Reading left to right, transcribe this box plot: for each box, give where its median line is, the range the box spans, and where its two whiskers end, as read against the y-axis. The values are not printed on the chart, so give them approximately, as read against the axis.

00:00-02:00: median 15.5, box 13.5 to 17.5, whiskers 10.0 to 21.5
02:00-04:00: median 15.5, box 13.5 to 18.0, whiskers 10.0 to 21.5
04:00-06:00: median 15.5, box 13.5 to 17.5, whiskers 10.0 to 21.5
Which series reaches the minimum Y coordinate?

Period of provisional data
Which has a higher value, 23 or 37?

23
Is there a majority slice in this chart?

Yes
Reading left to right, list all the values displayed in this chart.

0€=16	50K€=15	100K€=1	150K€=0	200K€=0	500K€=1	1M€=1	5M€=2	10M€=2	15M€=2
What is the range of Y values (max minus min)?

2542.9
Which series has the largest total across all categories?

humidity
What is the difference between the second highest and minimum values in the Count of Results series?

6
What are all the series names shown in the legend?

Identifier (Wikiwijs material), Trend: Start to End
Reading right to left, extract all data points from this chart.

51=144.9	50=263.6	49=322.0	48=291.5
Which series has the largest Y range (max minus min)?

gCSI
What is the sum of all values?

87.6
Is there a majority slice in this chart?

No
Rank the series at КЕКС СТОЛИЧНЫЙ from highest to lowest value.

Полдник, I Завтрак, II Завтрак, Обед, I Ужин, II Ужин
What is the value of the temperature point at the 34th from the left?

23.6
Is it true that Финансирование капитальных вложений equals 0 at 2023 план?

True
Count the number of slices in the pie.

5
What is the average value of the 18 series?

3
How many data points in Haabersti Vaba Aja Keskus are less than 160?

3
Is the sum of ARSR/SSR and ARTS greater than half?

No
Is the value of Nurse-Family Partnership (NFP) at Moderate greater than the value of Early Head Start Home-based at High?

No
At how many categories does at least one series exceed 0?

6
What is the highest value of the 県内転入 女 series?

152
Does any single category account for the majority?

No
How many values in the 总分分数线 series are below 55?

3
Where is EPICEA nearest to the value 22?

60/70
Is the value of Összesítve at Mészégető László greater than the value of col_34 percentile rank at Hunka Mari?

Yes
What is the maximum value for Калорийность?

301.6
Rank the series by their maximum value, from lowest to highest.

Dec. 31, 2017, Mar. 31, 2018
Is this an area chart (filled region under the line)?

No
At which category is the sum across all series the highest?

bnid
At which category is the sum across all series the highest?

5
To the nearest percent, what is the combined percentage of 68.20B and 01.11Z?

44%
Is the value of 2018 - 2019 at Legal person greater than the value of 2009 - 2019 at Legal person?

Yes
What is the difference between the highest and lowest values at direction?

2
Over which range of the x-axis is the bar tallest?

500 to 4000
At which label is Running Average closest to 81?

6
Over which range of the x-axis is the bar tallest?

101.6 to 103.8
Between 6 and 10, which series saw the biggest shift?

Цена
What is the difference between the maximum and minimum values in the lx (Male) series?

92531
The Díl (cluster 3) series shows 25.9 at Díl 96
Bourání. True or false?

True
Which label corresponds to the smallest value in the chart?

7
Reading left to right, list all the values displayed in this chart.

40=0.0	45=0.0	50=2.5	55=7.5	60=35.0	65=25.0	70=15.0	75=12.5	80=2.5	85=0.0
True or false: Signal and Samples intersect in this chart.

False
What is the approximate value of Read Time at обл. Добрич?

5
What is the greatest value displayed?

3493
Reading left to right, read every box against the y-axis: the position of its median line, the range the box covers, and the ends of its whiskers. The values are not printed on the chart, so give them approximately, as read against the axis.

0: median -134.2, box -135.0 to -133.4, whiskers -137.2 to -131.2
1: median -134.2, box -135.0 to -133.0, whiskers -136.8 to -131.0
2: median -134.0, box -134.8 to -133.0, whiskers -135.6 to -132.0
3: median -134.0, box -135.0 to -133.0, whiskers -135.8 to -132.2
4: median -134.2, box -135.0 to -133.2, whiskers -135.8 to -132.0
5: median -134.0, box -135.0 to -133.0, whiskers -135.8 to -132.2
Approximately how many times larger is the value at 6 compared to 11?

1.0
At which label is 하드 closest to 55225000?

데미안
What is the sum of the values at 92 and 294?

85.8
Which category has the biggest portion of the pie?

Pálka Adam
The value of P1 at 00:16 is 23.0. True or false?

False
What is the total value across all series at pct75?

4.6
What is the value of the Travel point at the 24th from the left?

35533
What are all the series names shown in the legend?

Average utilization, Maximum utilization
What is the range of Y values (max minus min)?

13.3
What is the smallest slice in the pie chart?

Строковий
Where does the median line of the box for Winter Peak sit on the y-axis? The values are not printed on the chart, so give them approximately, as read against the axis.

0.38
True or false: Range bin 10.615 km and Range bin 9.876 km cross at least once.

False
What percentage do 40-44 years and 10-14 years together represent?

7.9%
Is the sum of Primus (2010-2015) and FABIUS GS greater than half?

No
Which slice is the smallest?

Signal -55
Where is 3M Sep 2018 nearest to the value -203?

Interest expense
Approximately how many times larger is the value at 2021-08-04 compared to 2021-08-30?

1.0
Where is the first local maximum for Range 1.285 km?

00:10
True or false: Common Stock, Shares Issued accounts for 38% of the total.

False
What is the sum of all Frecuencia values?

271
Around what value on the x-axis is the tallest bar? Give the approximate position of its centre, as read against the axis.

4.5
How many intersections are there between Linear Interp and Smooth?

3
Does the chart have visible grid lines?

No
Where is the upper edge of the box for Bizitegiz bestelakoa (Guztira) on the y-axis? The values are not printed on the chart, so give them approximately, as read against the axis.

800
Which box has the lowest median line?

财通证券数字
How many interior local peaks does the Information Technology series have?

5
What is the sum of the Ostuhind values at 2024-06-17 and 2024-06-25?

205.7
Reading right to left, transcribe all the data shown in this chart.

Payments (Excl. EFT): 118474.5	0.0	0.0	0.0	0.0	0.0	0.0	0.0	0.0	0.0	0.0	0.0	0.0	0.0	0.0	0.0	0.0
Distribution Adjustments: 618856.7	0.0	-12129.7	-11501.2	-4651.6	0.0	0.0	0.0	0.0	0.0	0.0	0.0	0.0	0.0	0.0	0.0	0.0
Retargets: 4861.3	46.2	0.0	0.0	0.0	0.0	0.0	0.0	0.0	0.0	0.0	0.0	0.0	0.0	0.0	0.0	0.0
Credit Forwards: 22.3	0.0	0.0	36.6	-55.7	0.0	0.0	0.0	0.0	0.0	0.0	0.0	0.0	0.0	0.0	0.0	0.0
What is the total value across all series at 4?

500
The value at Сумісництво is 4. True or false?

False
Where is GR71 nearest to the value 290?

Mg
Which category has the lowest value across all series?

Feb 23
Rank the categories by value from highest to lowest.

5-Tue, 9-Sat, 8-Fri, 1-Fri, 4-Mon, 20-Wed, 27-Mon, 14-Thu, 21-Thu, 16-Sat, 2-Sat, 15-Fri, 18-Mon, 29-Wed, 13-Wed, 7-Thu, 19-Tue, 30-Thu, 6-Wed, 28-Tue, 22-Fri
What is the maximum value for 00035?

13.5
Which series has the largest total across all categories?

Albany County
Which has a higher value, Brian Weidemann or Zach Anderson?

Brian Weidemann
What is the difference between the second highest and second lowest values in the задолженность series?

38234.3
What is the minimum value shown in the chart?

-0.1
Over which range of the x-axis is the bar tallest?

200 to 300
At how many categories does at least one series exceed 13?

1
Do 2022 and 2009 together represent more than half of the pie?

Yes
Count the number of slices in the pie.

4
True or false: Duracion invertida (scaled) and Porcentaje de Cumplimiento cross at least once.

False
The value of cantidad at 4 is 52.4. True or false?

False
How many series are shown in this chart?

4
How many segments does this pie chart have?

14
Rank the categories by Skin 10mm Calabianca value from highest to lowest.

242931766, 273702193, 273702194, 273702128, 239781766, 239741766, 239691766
---------------
> ABOUT THIS EXERCISE
List every line of the records above that contains the string "many", treating uppercase and lowercase as different.

> ANSWER TO THE PROBLEM
How many data points in Haabersti Vaba Aja Keskus are less than 160?
At how many categories does at least one series exceed 0?
How many values in the 总分分数线 series are below 55?
Approximately how many times larger is the value at 6 compared to 11?
Approximately how many times larger is the value at 2021-08-04 compared to 2021-08-30?
How many intersections are there between Linear Interp and Smooth?
How many interior local peaks does the Information Technology series have?
At how many categories does at least one series exceed 13?
How many series are shown in this chart?
How many segments does this pie chart have?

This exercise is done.